The task>
Copy out the entries that follow exactly, leaving every picture behind.

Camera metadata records

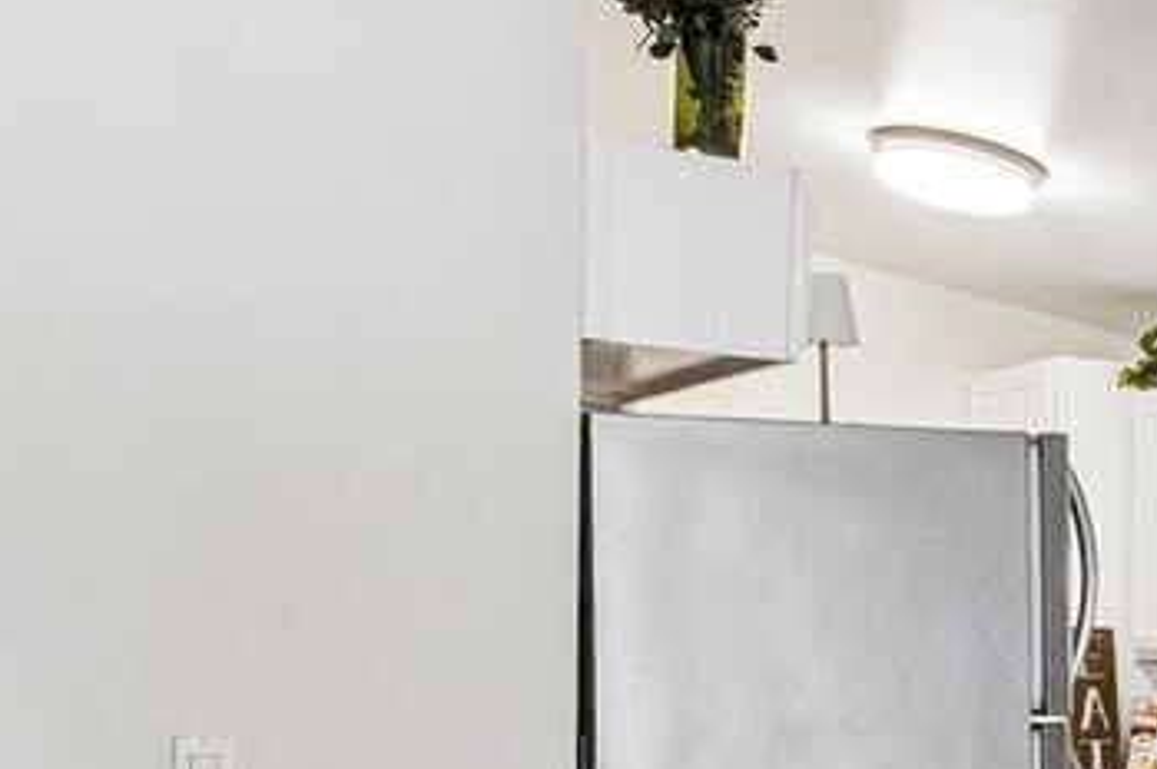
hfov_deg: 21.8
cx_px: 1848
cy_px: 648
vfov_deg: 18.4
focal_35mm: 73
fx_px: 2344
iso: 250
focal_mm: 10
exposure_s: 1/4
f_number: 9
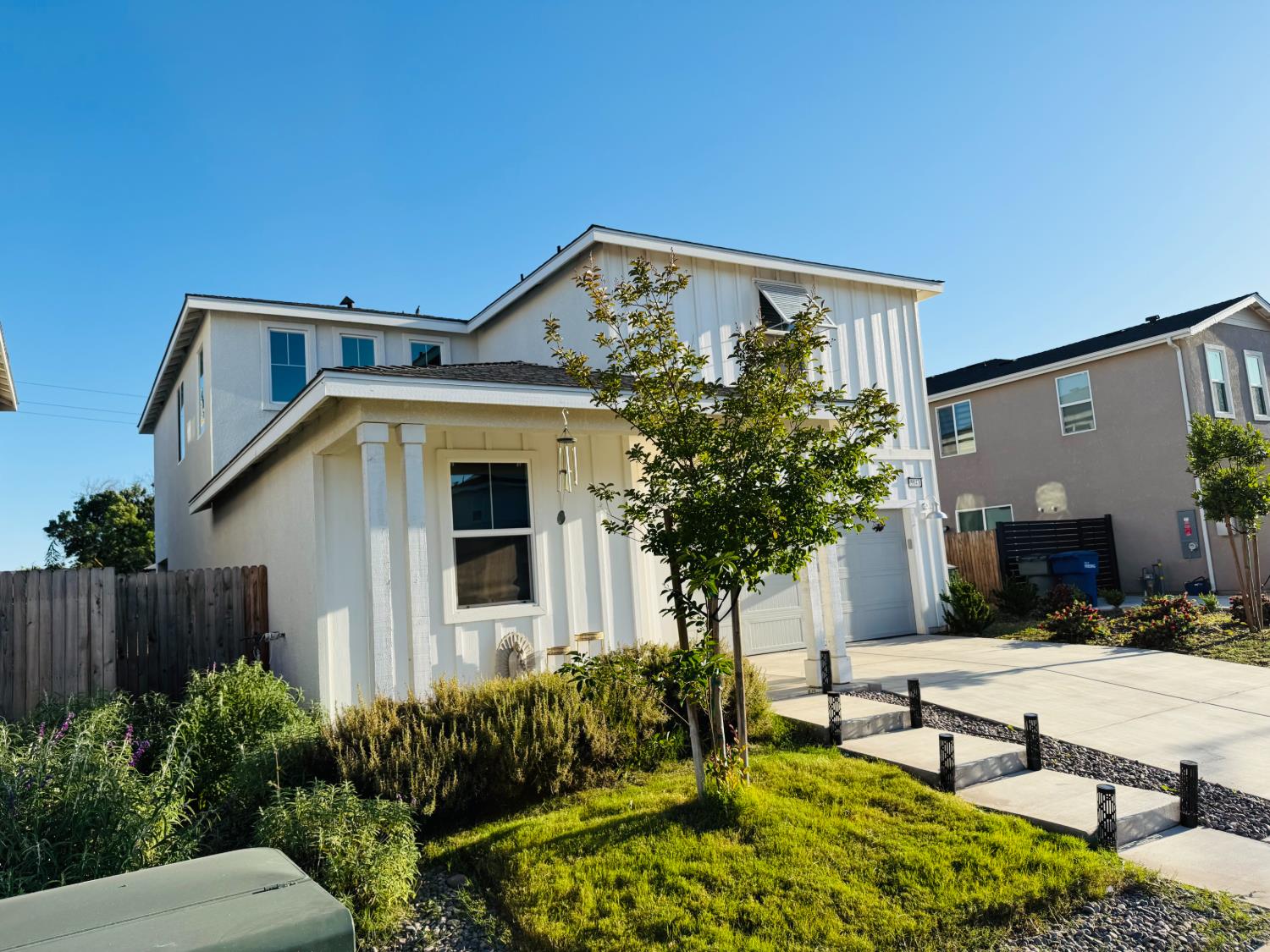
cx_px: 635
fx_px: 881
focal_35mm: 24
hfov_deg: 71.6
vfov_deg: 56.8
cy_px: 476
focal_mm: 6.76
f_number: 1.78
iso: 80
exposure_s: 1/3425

Exercise result>
hfov_deg: 21.8
cx_px: 1848
cy_px: 648
vfov_deg: 18.4
focal_35mm: 73
fx_px: 2344
iso: 250
focal_mm: 10
exposure_s: 1/4
f_number: 9
cx_px: 635
fx_px: 881
focal_35mm: 24
hfov_deg: 71.6
vfov_deg: 56.8
cy_px: 476
focal_mm: 6.76
f_number: 1.78
iso: 80
exposure_s: 1/3425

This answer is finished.